Life is hard. It might be easier if we could survive without a thinking brain. If necessities grew on trees. We could dream our lives away like the Lotus Eaters. Never have to worry about sailing home to face hard realities and responsibilities. Instead, for us there’s no escape… I got a lousy sleep last night, so then I was up early. Finished business at the store and spoke with Michelle. She vented to me about the cost of healthcare and things she can’t afford… I just fed Aesop and I received a text message from Ron: “Psyched for Saturday.” I agree, it should be a good time. I just hope my body holds out; I’m not a spring chicken anymore. For just one day I’d love to have peace of mind. The weather is dry at least, with skies of lavender gray. January is usually a strange kind of month. Hopefully some of the oddity will go away in time.

Nine thirty. What’s really weird is the way life’s events seem to converge around me. Everything I do is a response to pressures from without. I said goodbye to Kate four years ago as I conformed to the spirit of the age. Who knows what might happen after today? The phrase “spirit of the age” was first used by Percy Shelley and his friends during the early 19th Century. They didn’t know that their historical period would come to be called Romanticism… I hear a mourning dove hooting in my backyard. What is he saying in bird language? But my neighbors are eerily silent. This could be a long day… 

A Mini Lesson

The summer of 2020 was not just a fluke. We can expect summers to get a lot worse from year to year. I say this because I believe what scientists tell us about climate change.
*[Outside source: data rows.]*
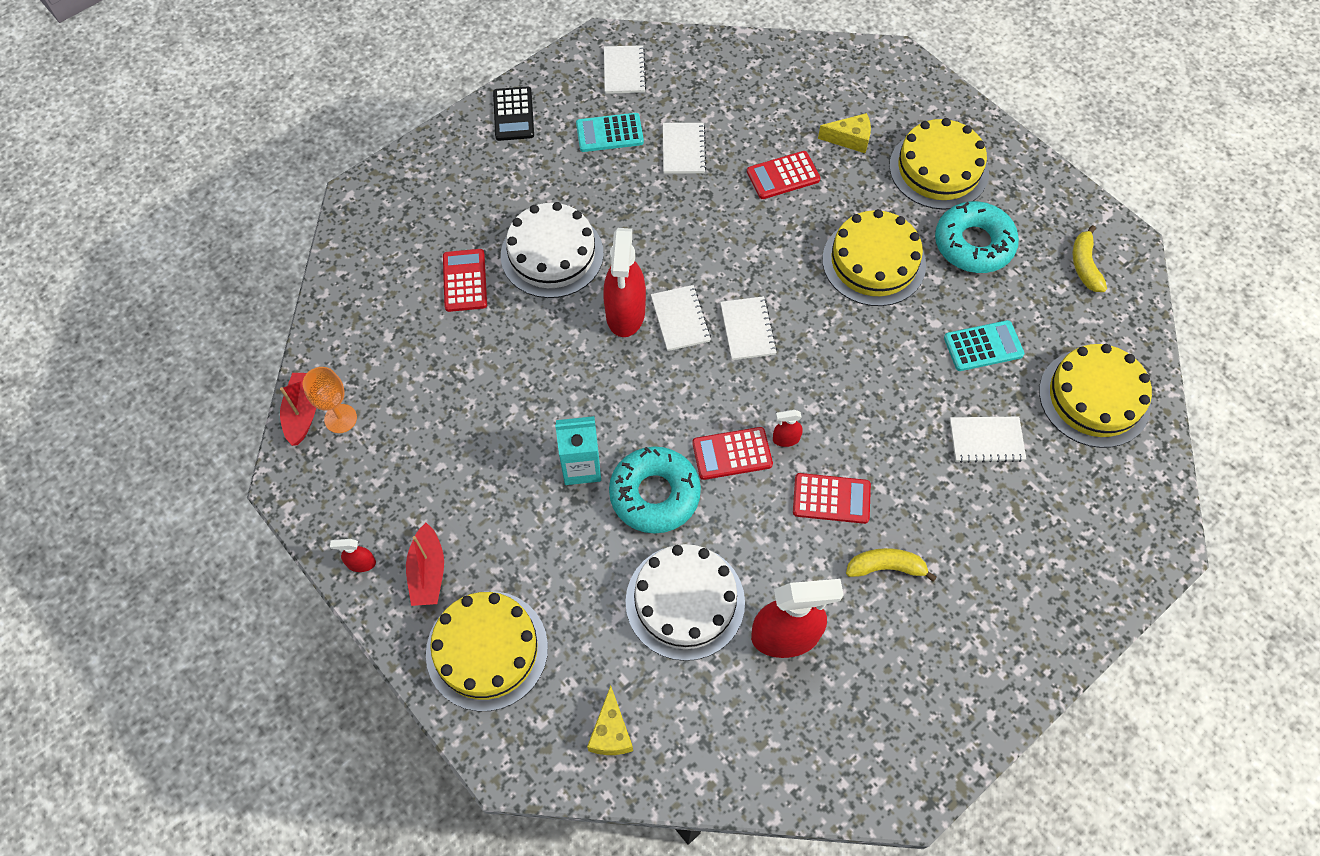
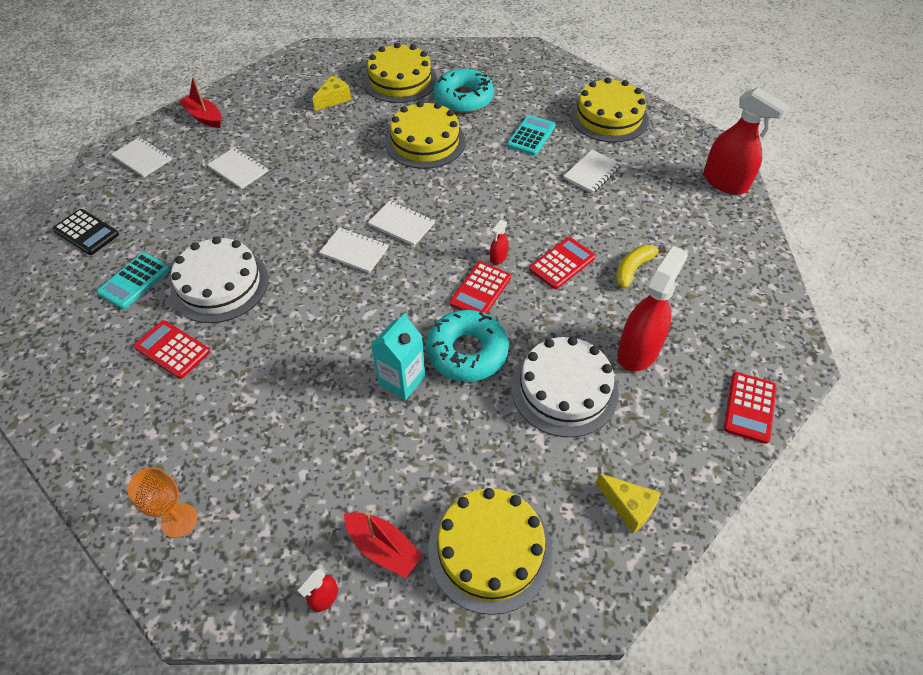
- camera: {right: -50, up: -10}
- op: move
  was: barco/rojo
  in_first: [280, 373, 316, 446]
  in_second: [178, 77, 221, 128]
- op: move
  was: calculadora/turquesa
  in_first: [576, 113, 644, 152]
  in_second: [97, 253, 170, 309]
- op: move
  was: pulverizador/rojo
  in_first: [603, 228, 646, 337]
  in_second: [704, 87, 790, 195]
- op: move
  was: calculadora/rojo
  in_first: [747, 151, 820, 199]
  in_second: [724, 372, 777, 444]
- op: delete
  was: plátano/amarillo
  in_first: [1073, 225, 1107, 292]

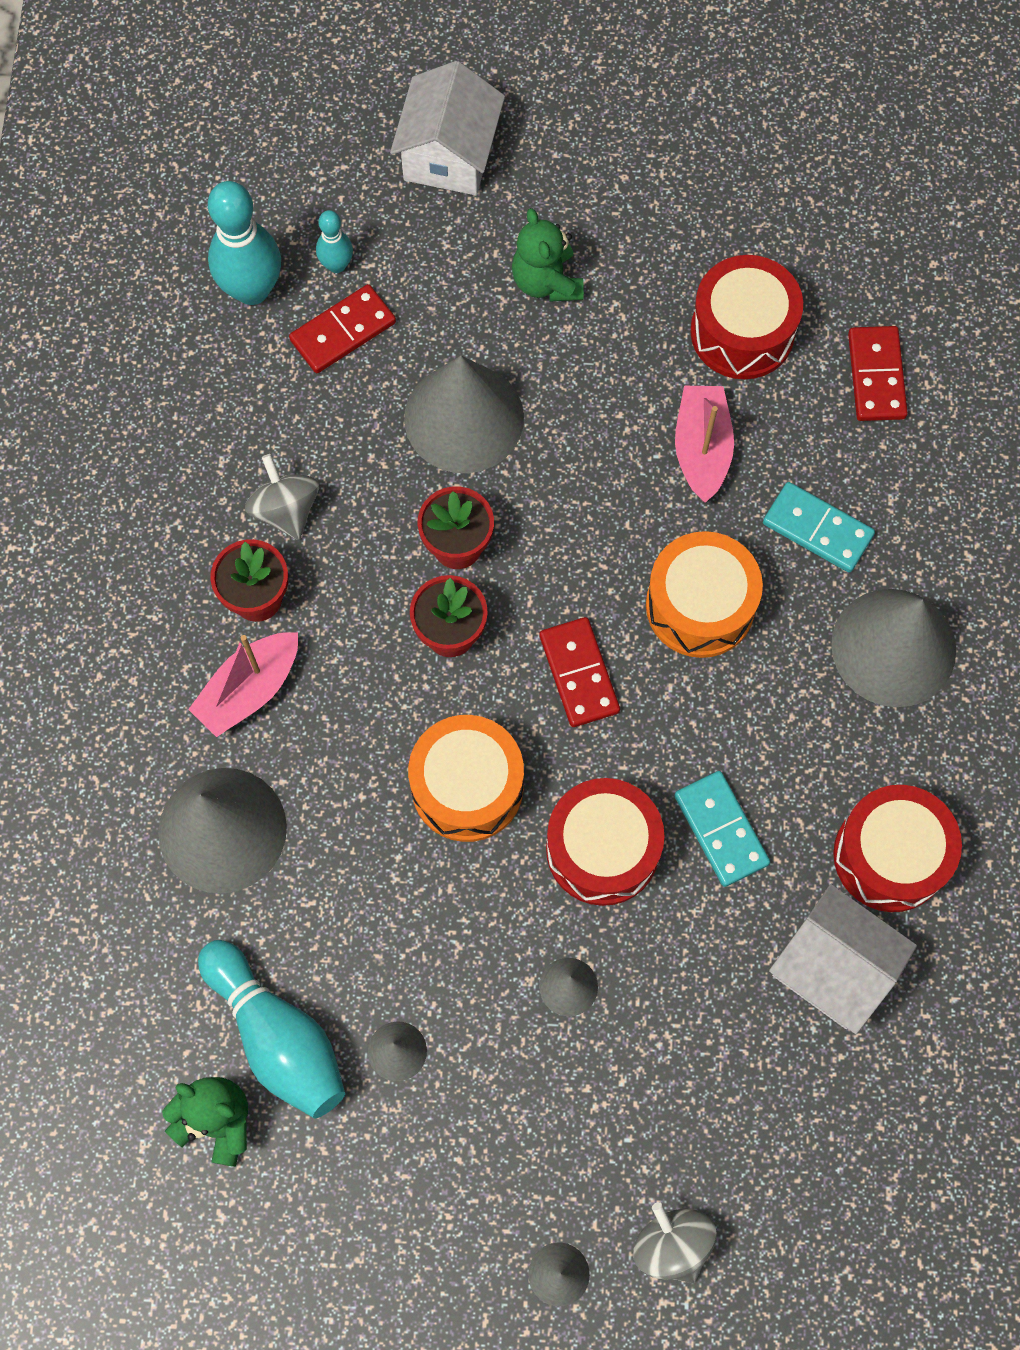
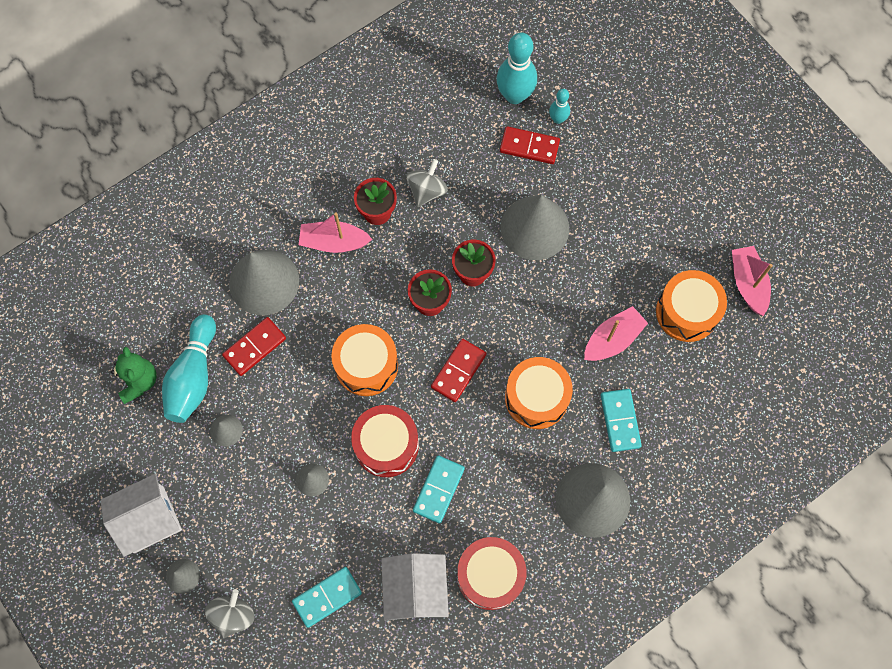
- camera: {right: 50, up: 0}
- op: move
  was: casa/blanco
  in_first: [390, 61, 505, 195]
  in_second: [100, 474, 182, 557]
- op: delete
  was: osito/verde
  in_first: [512, 208, 584, 302]
- op: recolor
  was: tambor/rojo
  now: tambor/naranja
  in_first: [690, 255, 803, 379]
  in_second: [656, 270, 727, 342]
- op: move
  was: ficha de dominó/rojo
  in_first: [848, 326, 908, 421]
  in_second: [222, 317, 286, 376]
- op: insert
  now: ficha de dominó/turquesa
  in_second: [292, 567, 362, 628]
- op: insert
  now: barco/rosa
  in_second: [732, 246, 773, 316]

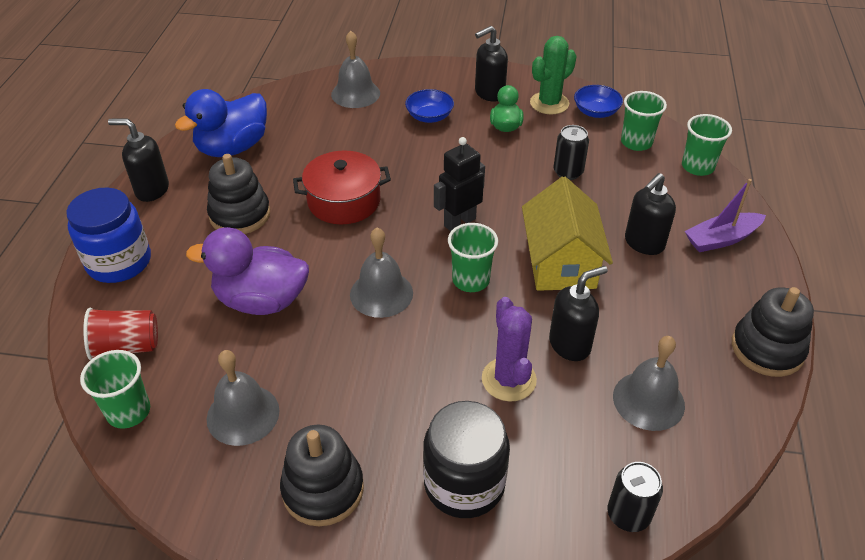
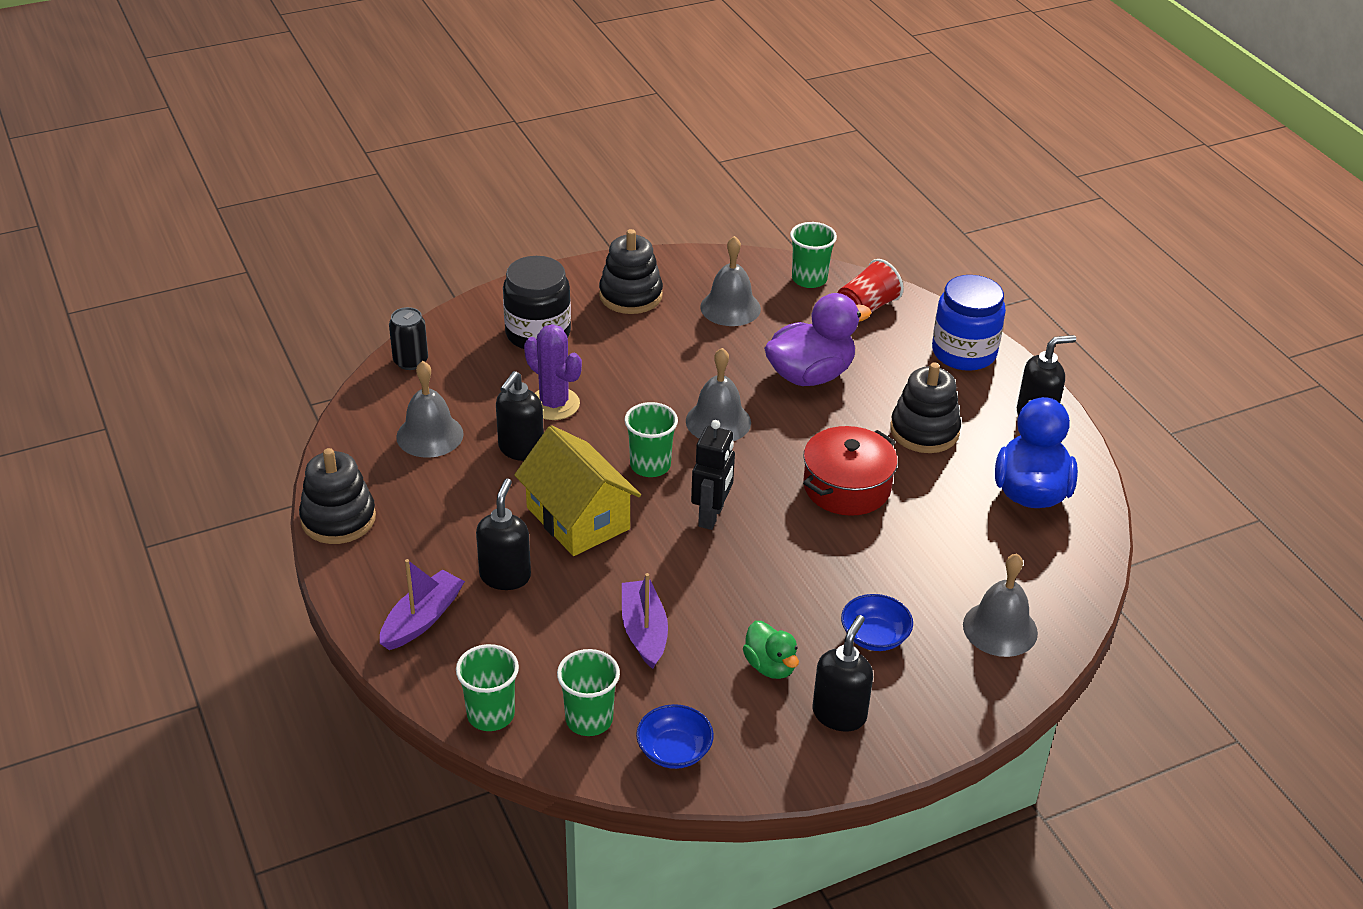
- camera: {right: 145, up: -5}
- op: delete
  was: cactus/verde
  in_first: [530, 36, 577, 114]
- op: replace
  was: lata/negro
  now: barco/morado
  in_first: [554, 125, 589, 180]
  in_second: [622, 573, 668, 669]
When we reject this information, it’s because people are too vain and selfish to accept the truth of modern science. We don’t want to believe that we belong to the animal kingdom and that Darwin was absolutely right. It may take forever for people to be disabused of their religious ideas and the fluff built into their languages. This stubbornness partly explains why some people still support the president in denial and delusion. Our policy on the ecology has always been that of the ostrich.

During Victorian times, Tennyson wrote a poem that grapples with the problem of being “descended from the brutes.” He had a hard time countenancing the implications of Darwin’s ideas. Unfortunately, we in the 21st Century are not much closer to acceptance than he was. We’ll never feel the full force of the ecology and our participation in it until we acknowledge what Darwin had to say a century and a half ago. And since his time, there’s been the whole field of biological anthropology and paleo anthropology, which deals with our hominid ancestors and the lines of the hominids that became extinct. But first we have to accept evolution for a fact in this country, and not just an idle theory. And yes, human beings are subject to evolution as well as every other species on earth. It’s time to stop exempting ourselves from nature and the biosphere on the pretext of flattering old traditions.